_ASSIGNMENT:_ Return the following lines verbatim, starting at the line containing "pelatussa maaottelussa." and ending after the line containing "ietoja muihin tietoihin, joita".

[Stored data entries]

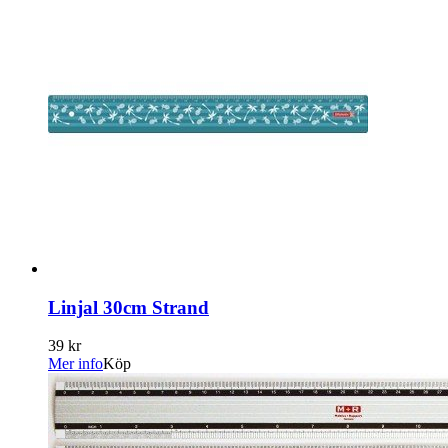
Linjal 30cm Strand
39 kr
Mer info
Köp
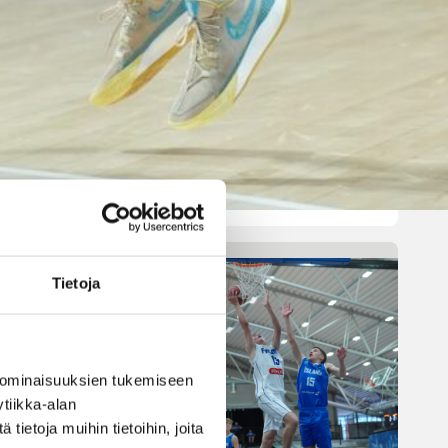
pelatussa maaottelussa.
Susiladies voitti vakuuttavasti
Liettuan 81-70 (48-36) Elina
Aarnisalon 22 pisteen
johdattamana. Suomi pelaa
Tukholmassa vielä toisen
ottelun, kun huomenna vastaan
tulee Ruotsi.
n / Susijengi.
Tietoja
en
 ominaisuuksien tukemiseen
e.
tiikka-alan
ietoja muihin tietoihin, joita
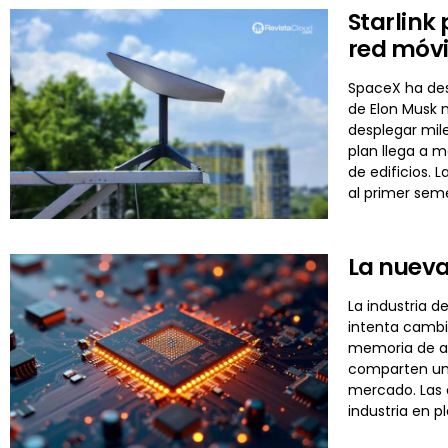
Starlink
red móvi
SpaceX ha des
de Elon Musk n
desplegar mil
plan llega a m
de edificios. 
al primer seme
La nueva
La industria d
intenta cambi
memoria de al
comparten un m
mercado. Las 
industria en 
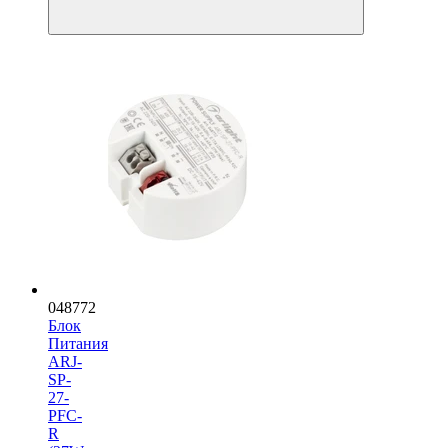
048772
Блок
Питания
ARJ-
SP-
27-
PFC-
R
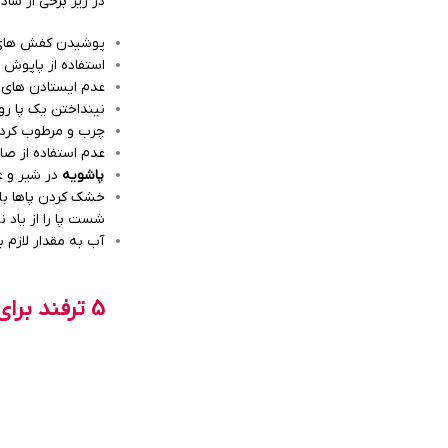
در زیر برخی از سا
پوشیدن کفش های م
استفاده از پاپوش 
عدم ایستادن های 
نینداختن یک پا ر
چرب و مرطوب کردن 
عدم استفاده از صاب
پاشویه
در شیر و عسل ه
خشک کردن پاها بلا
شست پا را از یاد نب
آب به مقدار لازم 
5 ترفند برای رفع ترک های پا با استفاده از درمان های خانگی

==

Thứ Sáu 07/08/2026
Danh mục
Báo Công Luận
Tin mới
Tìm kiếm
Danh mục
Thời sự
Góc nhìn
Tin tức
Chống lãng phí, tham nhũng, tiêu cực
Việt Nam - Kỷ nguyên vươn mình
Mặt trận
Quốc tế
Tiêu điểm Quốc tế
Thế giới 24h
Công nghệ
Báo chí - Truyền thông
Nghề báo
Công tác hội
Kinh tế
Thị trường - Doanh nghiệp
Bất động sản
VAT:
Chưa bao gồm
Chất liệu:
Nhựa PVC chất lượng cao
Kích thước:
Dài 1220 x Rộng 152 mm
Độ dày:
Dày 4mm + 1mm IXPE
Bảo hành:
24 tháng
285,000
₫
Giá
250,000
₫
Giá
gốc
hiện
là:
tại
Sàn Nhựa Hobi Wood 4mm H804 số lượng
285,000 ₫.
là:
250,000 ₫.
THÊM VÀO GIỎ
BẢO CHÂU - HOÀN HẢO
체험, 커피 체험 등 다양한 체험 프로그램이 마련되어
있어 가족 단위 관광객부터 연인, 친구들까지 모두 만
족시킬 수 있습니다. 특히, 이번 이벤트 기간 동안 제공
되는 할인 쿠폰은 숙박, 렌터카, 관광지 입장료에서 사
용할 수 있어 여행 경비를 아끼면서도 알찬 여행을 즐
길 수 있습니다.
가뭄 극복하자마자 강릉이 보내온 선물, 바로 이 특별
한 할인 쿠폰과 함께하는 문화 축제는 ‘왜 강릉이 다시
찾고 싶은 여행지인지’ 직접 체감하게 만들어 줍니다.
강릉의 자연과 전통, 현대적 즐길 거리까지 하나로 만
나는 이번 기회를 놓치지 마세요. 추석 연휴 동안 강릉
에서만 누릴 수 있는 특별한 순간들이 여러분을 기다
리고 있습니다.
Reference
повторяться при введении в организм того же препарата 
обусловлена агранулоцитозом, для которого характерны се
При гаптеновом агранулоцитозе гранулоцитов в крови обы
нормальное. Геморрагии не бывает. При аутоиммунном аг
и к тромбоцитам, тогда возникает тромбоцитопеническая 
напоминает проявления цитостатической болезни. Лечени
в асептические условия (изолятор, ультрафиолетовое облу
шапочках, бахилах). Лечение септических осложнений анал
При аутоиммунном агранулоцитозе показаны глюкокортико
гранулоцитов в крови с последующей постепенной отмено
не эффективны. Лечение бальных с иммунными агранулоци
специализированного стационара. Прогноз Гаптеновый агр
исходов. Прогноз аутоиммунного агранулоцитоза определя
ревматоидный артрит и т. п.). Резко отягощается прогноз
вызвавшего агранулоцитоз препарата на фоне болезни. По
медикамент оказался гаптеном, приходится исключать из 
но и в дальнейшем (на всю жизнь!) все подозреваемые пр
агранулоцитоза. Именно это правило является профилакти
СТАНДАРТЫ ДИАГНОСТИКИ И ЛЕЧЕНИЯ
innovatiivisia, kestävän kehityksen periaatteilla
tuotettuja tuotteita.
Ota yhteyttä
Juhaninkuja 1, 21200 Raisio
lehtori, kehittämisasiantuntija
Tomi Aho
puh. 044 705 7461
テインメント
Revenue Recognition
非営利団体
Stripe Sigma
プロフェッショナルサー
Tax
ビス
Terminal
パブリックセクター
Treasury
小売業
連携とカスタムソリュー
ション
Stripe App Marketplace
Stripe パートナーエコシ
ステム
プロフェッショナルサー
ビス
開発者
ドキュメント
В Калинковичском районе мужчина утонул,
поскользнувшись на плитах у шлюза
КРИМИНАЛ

--

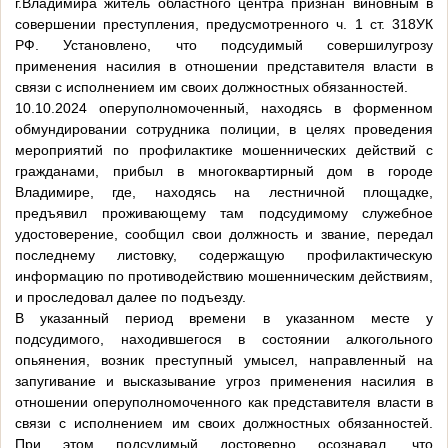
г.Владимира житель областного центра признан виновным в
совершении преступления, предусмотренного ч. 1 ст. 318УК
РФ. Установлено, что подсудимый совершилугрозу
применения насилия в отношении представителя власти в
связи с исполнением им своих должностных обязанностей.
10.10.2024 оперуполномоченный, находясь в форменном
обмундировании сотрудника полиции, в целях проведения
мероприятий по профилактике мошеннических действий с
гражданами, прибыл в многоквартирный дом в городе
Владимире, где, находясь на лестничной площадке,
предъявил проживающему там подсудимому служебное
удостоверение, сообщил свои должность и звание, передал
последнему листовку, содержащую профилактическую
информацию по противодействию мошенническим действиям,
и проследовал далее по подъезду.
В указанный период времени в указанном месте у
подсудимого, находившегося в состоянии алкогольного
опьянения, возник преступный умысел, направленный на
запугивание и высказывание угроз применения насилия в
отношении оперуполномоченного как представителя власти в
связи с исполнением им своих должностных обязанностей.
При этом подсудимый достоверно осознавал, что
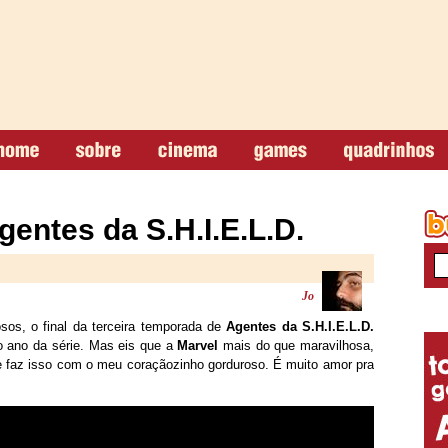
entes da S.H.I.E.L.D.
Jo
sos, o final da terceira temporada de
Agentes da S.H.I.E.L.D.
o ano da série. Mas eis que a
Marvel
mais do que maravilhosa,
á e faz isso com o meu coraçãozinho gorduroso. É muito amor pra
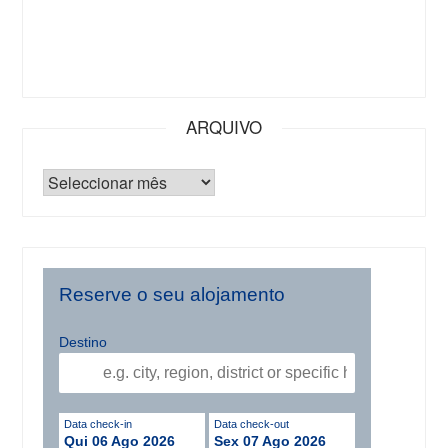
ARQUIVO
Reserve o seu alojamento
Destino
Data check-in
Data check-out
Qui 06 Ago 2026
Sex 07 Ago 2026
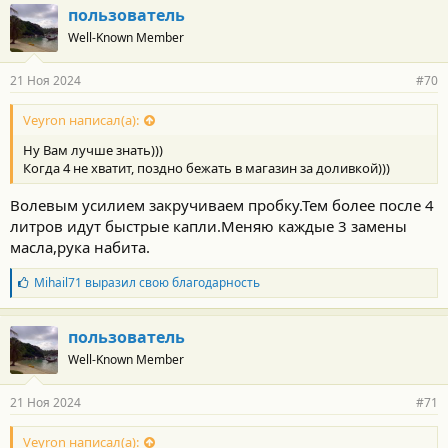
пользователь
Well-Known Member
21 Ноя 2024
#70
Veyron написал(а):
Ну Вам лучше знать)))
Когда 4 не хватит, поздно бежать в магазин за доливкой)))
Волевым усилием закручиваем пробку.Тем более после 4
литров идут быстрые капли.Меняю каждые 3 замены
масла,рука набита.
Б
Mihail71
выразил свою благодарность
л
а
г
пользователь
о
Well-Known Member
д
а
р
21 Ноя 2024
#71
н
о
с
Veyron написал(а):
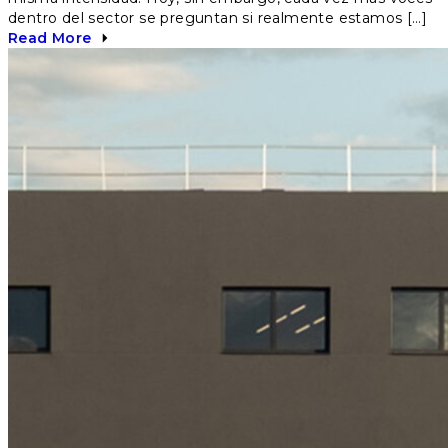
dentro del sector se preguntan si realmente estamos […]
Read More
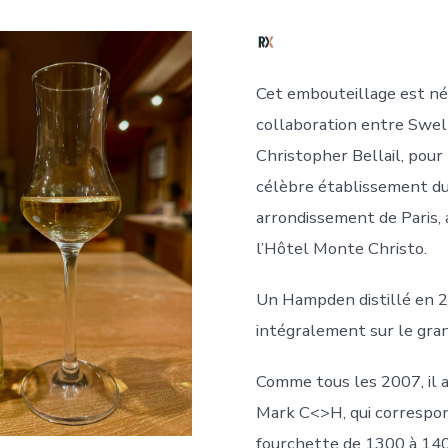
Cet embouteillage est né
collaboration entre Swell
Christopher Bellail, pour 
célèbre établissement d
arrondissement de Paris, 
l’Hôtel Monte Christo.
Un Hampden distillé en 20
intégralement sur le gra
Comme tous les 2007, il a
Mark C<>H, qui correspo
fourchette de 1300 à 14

_SOLUTION:_
pelatussa maaottelussa.
Susiladies voitti vakuuttavasti
Liettuan 81-70 (48-36) Elina
Aarnisalon 22 pisteen
johdattamana. Suomi pelaa
Tukholmassa vielä toisen
ottelun, kun huomenna vastaan
tulee Ruotsi.
n / Susijengi.
Tietoja
en
 ominaisuuksien tukemiseen
e.
tiikka-alan
ietoja muihin tietoihin, joita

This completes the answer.